Just recently we had to leave Kaş harbour and spend 3 nights in Kaş marina because the wind and waves could've seriously damaged our home. When the coast guard relocates their vessel to the marina it's probably wise to follow suit. You can see how smashed up Kaş harbour area got during the previous storm here. Storm smashes Kaş harbour
So when big winds were forecast to blow from the east we had mixed feelings. Kaş harbour entrance/exit faces to the south east and the distance out of the harbour to the coastline is quite short which means that there's not a lot of open water for the east wind to create big waves. That's good, it wasn't going to get too rocky and rolly.
The wind was forecast to blow from Wednesday afternoon, all through Thursday and into Friday morning with gusts up to 50km/h (31 mph) or 27 knots. Certainly not deadly wind speeds but enough to keep us awake at night listening for any noises that were out of the ordinary.
We spent some time prepping A B Sea with our sturdier storm lines and generally making sure that everything was battened down. As it turned out Kaş got off fairly lightly and we only had to go through 2 nights of very interrupted sleep and a bit of rock and roll at our berth. The biggest thing that kept us awake were the two big gulets either side of us getting blown onto us and the fenders of both vessels squeaking and creaking against our hull all night.

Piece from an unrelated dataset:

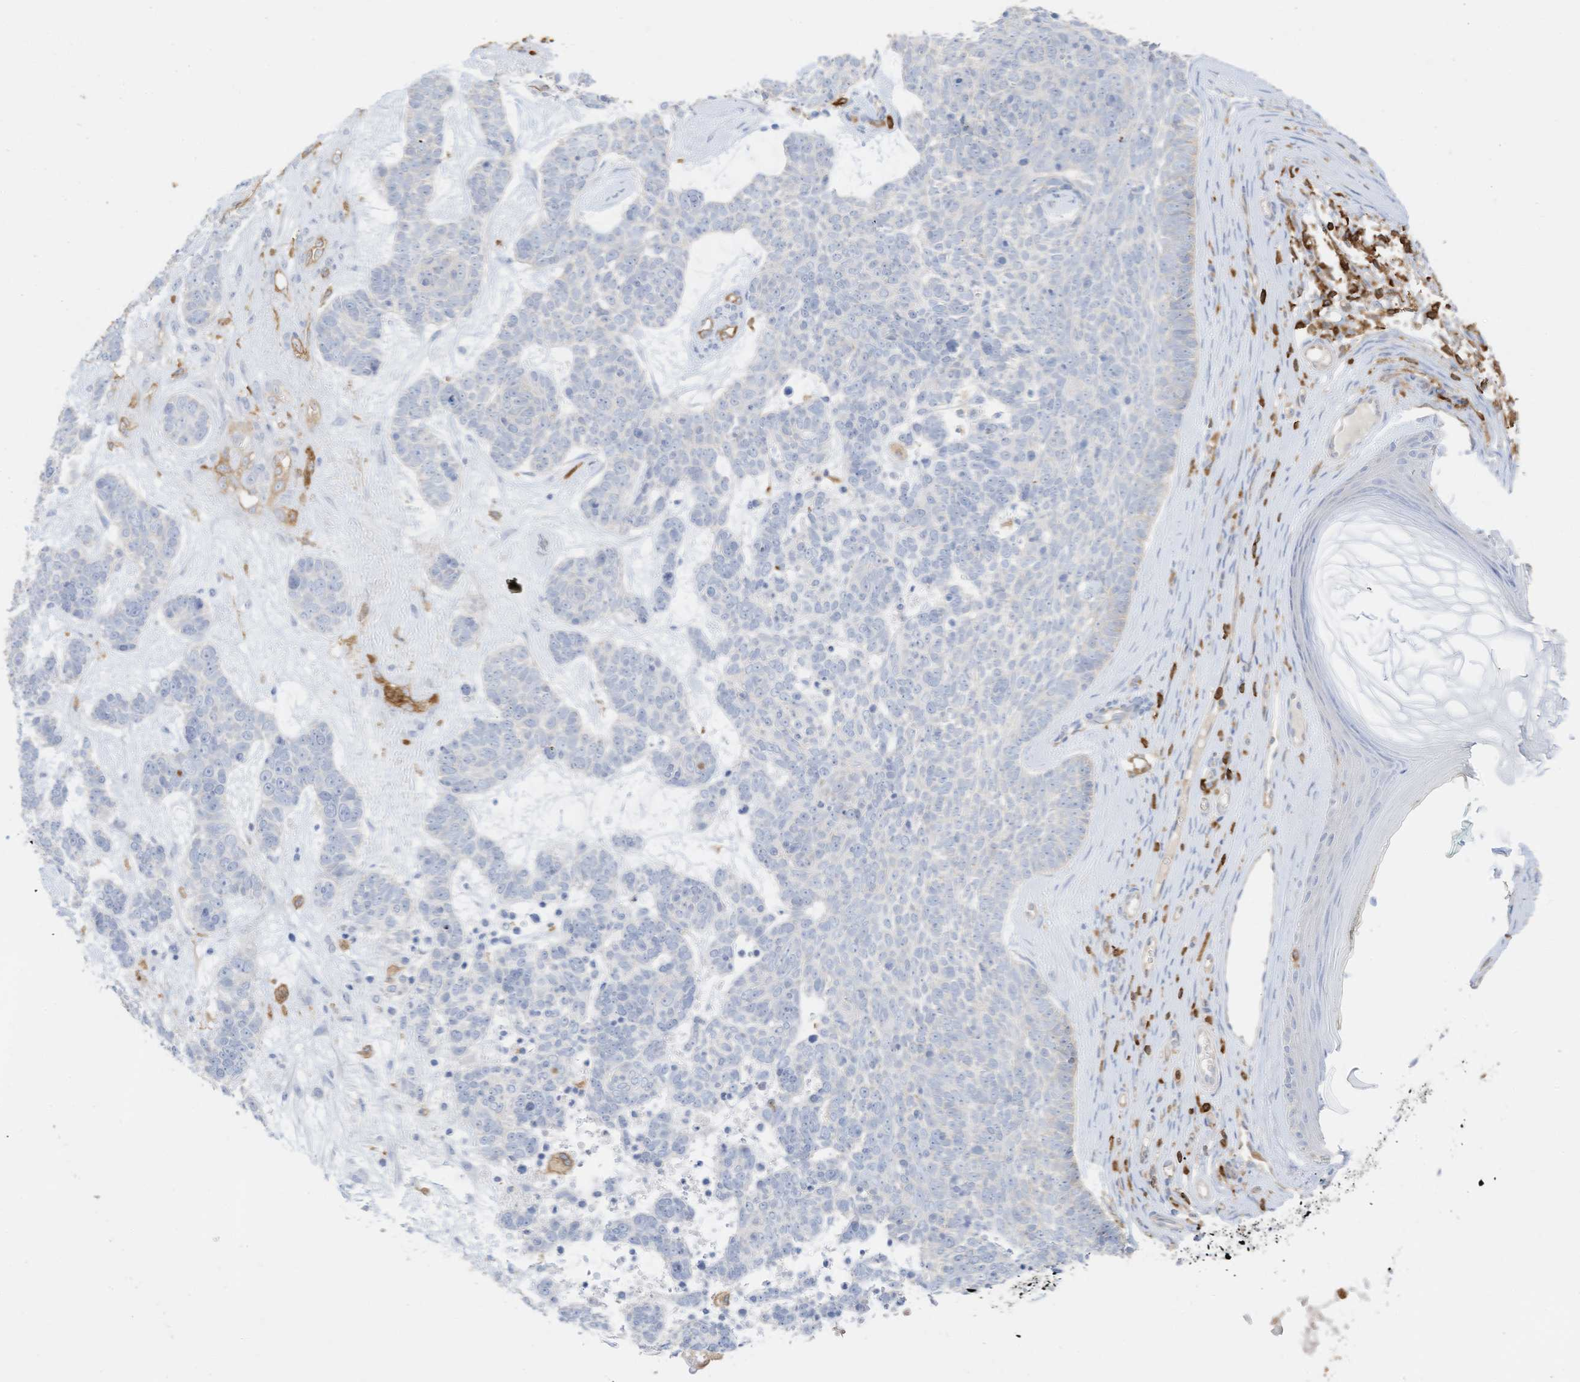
{"staining": {"intensity": "negative", "quantity": "none", "location": "none"}, "tissue": "skin cancer", "cell_type": "Tumor cells", "image_type": "cancer", "snomed": [{"axis": "morphology", "description": "Basal cell carcinoma"}, {"axis": "topography", "description": "Skin"}], "caption": "The immunohistochemistry (IHC) photomicrograph has no significant positivity in tumor cells of skin cancer (basal cell carcinoma) tissue.", "gene": "ARHGAP25", "patient": {"sex": "female", "age": 81}}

Sadly things in Antalya, just 125 kilometres (78 miles) as the crow flies to the north east of Kaş, were not so benign and the weather there was ferocious. On Thursday a couple of cyclones ripped through and resulted in the deaths of 2 people, left 1 missing and 11 injured.
That's not Fog
Saturday morning upon sticking my head out of the companion way hatch I was greeted by what I first took to be fog. My first thought was 'That's strange, it's not that cold.' My second thought was 'The air is not damp.' Looking at the white decks of A B Sea I noticed very fine red dust powdering the surface. What I was seeing was the remnants of a dust storm. A couple of checks around the Interwebs did indeed confirm that the dust had blown 715 kilometres (445 miles) across the Mediterranean Sea from a storm in North Africa.
Lessons learned this week include; never underestimate the power of the wind and never argue with the sea or ocean, they will always win.